Node-based imputation | imp.node.cond() | mice.impute.rfnode.cond() | Mixed |

imp.node.prox() | mice.impute.rfnode.prox() | Mixed | |

/ | mice.impute.rfnode() | Mixed |

The figure below shows how the imputation functions are organized in this R package.

As random forest can be compute-intensive itself, and during multiple imputation process, random forest models will be built for the variables containing missing data for a certain number of iterations (usually 5 to 10 times) repeatedly (usually 5 to 20 times, for the number of imputations performed). Thus, computational efficiency is of crucial importance for multiple imputation using chained random forests, especially for large data sets.

So in `RfEmpImp`

, the random forest model building process is accelerated using parallel computation powered by `ranger`

. The ranger R package provides support for parallel computation using native C++. In our simulations, parallel computation can provide impressive performance boost for imputation process (about 4x faster on a quad-core laptop).
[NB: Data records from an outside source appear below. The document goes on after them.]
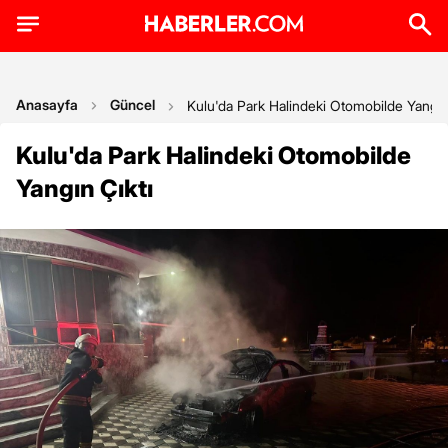
Anasayfa
Güncel
Kulu'da Park Halindeki Otomobilde Yangın
Kulu'da Park Halindeki Otomobilde
Yangın Çıktı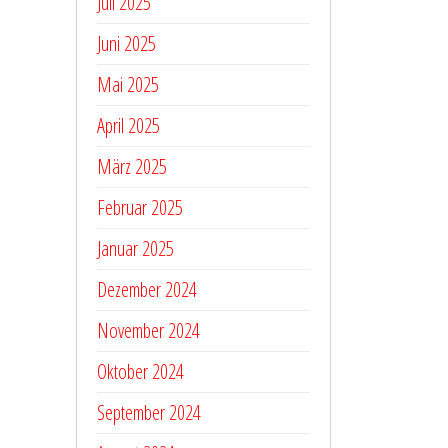
Juli 2025
Juni 2025
Mai 2025
April 2025
März 2025
Februar 2025
Januar 2025
Dezember 2024
November 2024
Oktober 2024
September 2024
- Hong, Shangzhi, et al. “Multiple imputation using chained random forests.” Preprint, submitted April 30, 2020. https://arxiv.org/abs/2004.14823.
- Zhang, Haozhe, et al. “Random forest prediction intervals.” The American Statistician (2019): 1-15.
- Wright, Marvin N., and Andreas Ziegler. “ranger: A Fast Implementation of Random Forests for High Dimensional Data in C++ and R.” Journal of Statistical Software 77.i01 (2017).
- Shah, Anoop D., et al. “Comparison of random forest and parametric imputation models for imputing missing data using MICE: a CALIBER study.” American Journal of Epidemiology 179.6 (2014): 764-774.
- Doove, Lisa L., Stef Van Buuren, and Elise Dusseldorp. “Recursive partitioning for missing data imputation in the presence of interaction effects.” Computational Statistics & Data Analysis 72 (2014): 92-104.
- Malley, James D., et al. “Probability machines.” Methods of information in medicine 51.01 (2012): 74-81.
- Van Buuren, Stef, and Karin Groothuis-Oudshoorn. “mice: Multivariate Imputation by Chained Equations in R.” Journal of Statistical Software 45.i03 (2011).